South Africa Mourns the Loss of Vito Rugani, Visionary Carrot Farmer


By Staff Reporter

POLOKWANE-This week, the agricultural community and beyond are grieving the loss of a pioneering carrot farmer who passed away.

On the 15th of April 2024, Vito Rugani took his final step into eternity, leaving behind a legacy that will forever influence our lives.

Known for his innovative farming techniques and environmental advocacy, Rugani was not just a farmer but a trailblazer in agricultural sustainability.

His passing has elicited a flood of condolences from across the nation, reflecting the profound impact he had on both his industry and his community.
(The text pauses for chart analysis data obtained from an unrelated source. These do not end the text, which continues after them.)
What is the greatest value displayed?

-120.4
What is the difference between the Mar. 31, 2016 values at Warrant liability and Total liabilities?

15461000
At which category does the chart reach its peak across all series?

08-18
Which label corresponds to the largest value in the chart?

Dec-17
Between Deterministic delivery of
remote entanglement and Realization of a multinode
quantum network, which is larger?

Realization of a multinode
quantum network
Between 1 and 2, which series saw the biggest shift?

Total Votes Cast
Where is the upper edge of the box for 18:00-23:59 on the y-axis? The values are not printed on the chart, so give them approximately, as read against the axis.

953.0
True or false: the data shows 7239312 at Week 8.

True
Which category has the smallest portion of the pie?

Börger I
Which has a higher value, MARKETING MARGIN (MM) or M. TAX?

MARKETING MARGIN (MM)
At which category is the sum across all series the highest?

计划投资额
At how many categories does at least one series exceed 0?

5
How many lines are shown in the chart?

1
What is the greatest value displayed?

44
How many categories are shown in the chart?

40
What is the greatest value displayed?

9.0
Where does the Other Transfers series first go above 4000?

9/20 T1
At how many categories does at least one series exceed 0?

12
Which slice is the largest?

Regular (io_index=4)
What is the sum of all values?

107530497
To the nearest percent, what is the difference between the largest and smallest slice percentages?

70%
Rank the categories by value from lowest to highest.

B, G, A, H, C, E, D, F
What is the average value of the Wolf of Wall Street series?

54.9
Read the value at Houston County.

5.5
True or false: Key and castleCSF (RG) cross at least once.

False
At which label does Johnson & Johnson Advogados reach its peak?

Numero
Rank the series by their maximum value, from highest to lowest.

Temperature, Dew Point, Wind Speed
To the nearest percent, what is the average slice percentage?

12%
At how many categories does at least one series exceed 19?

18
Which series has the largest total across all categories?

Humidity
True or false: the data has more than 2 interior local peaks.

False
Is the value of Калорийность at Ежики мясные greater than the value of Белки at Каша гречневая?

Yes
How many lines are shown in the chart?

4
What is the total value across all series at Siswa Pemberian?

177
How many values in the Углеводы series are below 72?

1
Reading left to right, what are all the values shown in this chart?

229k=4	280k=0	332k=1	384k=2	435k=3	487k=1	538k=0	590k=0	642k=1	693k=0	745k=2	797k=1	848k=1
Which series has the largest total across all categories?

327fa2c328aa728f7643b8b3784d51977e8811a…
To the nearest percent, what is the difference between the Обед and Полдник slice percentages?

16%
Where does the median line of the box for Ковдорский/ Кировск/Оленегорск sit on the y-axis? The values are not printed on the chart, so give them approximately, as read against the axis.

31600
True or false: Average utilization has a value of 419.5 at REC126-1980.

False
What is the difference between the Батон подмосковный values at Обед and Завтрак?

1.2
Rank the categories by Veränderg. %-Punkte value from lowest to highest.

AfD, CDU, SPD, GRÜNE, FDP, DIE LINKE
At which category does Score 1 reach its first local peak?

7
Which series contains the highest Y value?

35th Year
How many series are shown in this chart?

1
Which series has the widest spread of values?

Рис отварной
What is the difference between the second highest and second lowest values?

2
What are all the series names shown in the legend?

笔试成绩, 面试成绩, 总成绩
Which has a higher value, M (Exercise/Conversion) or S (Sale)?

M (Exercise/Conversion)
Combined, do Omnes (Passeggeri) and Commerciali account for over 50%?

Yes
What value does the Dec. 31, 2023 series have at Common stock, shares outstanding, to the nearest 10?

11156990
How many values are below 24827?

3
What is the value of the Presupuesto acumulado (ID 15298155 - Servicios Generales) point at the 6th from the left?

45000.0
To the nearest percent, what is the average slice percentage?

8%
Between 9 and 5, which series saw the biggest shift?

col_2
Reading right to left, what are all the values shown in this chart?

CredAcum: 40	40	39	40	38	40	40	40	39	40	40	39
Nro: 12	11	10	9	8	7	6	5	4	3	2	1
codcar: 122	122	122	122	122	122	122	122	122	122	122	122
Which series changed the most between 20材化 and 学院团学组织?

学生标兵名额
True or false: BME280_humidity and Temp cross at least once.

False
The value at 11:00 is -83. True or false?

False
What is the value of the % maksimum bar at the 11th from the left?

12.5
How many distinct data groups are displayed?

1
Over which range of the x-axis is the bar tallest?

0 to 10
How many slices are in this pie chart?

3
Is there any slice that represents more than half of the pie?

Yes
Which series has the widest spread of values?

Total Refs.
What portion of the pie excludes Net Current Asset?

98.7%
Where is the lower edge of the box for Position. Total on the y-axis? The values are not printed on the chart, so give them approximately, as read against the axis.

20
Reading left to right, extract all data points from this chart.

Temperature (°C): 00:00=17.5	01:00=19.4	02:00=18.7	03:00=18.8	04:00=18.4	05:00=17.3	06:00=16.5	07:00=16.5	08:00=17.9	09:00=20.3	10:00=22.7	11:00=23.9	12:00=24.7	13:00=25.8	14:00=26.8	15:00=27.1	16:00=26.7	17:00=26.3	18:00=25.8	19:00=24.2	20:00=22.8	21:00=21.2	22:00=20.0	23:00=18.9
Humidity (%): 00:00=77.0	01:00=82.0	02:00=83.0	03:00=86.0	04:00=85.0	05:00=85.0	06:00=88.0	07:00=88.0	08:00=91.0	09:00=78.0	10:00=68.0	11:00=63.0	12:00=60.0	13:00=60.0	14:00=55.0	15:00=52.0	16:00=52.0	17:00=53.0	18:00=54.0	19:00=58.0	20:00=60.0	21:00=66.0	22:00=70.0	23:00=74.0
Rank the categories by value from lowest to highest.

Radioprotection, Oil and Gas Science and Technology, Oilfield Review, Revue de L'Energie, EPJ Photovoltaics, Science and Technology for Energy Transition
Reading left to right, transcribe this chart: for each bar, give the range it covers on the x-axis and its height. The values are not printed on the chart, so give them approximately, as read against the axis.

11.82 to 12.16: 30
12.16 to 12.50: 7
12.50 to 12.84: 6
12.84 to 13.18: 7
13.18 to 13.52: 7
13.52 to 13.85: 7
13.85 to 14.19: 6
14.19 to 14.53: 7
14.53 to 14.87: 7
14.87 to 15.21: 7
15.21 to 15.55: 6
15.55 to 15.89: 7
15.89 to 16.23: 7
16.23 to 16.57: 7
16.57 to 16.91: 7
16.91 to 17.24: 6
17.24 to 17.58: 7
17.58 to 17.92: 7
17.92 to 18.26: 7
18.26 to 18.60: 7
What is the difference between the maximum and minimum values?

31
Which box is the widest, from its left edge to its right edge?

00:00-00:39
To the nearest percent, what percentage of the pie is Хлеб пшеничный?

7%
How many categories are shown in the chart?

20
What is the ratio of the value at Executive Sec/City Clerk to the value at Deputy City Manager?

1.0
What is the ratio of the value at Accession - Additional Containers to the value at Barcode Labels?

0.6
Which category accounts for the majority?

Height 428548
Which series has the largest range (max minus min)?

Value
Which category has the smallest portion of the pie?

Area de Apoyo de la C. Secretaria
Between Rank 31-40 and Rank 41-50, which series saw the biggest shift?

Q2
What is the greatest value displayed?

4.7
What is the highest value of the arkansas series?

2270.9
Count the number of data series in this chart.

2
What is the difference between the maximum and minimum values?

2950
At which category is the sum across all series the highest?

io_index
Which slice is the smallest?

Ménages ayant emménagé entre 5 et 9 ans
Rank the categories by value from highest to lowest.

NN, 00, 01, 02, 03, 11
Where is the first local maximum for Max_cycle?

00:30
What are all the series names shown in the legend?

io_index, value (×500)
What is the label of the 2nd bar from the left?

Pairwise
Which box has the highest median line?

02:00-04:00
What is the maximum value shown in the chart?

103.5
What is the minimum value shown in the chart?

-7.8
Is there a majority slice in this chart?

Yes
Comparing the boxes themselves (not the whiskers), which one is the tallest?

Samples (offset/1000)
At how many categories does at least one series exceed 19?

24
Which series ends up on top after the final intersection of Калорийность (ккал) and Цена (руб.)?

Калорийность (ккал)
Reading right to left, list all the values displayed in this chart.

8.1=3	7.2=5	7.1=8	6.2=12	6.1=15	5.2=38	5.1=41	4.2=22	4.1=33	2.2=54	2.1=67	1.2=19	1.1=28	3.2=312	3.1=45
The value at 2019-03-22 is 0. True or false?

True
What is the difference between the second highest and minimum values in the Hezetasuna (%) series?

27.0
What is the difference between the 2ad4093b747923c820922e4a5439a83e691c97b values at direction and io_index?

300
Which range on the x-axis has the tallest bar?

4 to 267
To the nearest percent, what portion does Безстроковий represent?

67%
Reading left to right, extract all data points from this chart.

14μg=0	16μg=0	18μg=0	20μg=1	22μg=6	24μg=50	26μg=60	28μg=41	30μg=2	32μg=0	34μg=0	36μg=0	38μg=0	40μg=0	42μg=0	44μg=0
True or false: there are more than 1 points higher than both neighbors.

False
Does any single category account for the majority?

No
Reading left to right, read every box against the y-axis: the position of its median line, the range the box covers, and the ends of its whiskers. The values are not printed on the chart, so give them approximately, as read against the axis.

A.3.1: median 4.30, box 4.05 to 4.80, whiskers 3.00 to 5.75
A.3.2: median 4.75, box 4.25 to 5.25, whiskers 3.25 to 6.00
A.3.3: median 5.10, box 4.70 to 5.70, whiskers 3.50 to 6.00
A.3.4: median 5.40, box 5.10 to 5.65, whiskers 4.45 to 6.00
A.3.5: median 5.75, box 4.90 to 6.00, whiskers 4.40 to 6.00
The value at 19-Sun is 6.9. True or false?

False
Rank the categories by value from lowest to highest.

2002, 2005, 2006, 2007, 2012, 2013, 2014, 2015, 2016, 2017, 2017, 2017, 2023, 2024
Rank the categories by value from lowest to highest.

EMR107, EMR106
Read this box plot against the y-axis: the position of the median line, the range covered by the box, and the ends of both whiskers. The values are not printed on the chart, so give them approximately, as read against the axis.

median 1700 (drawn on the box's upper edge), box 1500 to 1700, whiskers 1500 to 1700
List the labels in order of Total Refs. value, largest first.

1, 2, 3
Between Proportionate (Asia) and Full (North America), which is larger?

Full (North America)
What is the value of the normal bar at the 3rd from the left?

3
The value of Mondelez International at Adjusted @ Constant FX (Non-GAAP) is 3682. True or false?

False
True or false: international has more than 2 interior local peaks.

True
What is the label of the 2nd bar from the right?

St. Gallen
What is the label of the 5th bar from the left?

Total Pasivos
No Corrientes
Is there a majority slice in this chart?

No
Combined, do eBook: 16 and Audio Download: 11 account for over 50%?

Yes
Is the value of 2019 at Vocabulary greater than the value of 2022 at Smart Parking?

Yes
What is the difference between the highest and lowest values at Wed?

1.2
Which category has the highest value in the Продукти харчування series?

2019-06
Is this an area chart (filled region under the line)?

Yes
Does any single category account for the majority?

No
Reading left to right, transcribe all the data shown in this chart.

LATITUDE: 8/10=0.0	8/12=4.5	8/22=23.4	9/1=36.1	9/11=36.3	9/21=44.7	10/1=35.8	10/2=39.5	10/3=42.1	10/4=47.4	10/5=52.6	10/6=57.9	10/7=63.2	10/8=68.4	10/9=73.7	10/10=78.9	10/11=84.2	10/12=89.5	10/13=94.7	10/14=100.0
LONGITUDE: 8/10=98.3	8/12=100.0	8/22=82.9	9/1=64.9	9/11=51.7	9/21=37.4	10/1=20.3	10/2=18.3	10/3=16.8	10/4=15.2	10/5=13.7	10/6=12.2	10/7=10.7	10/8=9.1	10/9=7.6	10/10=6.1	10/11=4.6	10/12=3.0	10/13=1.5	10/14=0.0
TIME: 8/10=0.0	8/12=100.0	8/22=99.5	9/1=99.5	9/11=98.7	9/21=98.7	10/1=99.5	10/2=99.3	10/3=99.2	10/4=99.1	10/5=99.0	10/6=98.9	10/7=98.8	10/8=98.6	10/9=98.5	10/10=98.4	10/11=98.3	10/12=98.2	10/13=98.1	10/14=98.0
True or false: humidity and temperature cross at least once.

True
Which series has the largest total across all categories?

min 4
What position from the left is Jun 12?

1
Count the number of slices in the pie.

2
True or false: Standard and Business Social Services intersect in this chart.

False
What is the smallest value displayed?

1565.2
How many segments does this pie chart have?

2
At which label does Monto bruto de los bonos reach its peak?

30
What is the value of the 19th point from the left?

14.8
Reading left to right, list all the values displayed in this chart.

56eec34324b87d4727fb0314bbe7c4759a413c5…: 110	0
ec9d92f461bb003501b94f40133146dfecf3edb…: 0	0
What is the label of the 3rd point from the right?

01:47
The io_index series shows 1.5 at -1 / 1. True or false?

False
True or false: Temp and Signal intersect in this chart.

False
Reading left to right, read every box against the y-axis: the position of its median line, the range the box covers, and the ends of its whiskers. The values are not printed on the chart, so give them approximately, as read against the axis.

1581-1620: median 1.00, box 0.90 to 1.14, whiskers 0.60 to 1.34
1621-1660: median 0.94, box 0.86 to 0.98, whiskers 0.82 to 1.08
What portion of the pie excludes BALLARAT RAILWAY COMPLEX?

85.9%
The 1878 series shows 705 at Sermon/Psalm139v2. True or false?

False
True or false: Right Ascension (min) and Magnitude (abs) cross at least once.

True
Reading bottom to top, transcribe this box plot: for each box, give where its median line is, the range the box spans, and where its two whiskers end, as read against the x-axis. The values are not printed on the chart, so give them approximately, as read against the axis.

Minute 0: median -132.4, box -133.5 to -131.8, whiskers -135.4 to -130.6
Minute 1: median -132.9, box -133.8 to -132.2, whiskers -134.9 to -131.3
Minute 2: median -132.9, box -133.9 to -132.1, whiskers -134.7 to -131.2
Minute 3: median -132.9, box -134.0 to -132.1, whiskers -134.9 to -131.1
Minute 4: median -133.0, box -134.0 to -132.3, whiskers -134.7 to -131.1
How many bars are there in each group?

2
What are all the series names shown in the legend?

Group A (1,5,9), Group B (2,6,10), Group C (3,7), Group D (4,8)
Rugani, aged 64, was one of unyielding courage, and a testament to living life to its fullest. He left behind not just footprints but thoughtful and impactful contributions that shaped the world around him. Vito always had a lasting and thought-provoking influence on every conversation. He spoke with an unwavering authenticity, his words carrying the weight of one who speaks from the depths of the soul.

Under his guidance, Rugani Carrots became synonymous with quality and innovation. He was one of the first in Africa to adopt and perfect the process of mechanically harvesting carrots, significantly increasing efficiency and reducing waste.

The legendary carrot farmer who is the founder and part owner of Green Way Farms and Rugani Juice. 

Rugani was still sleeping on the floor in a Hillbrow apartment in the early 1990s, but over 25 years he and his partner, Vincent Sequeira, became South Africa’s largest carrot producer.

After starting with a small mixed vegetable farm of 20 hectares, their operation now has 3,700 ha in Tarlton, Bokpoort in Limpopo and Christiana in the Free State, and produces 250 tons of carrots a day.

Sequeira always oversaw the mechanical side of the farm, while Rugani focused on labour and economic issues.

Later, they opened a plant in Tarlton where more than 80 tons of carrots can be converted daily into 40,000 litres of juice.

The major turning point for Greenway Farms was when Rugani and Sequeira visited carrot farmers in Australia. After receiving good advice on finances and labour utilisation, they decided to focus solely on carrot production. Greenway Farms also took the lead with the first hydro-cooled carrots in South Africa.

The business is still largely in the hands of the two families. Rugani had six sons and two daughters, and Sequeira had five daughters and a son. One of Sequeira’s daughters, Anita Browne, was named Gauteng’s Young Farmer of the Year in 2019 due to her involvement in the farm.

Vito’s influence on the South African agricultural sector entrenched free market philosophies to maintain principles and practices for farmers which advocated for and strengthened food supply and sustainability in our country.

Vito leaves behind his wife, six sons, two daughters and seven grandchildren. In this difficult time, the family ask that you give them time to grieve and mourn their loss.

Further communication regarding the memorial service will be shared in due course.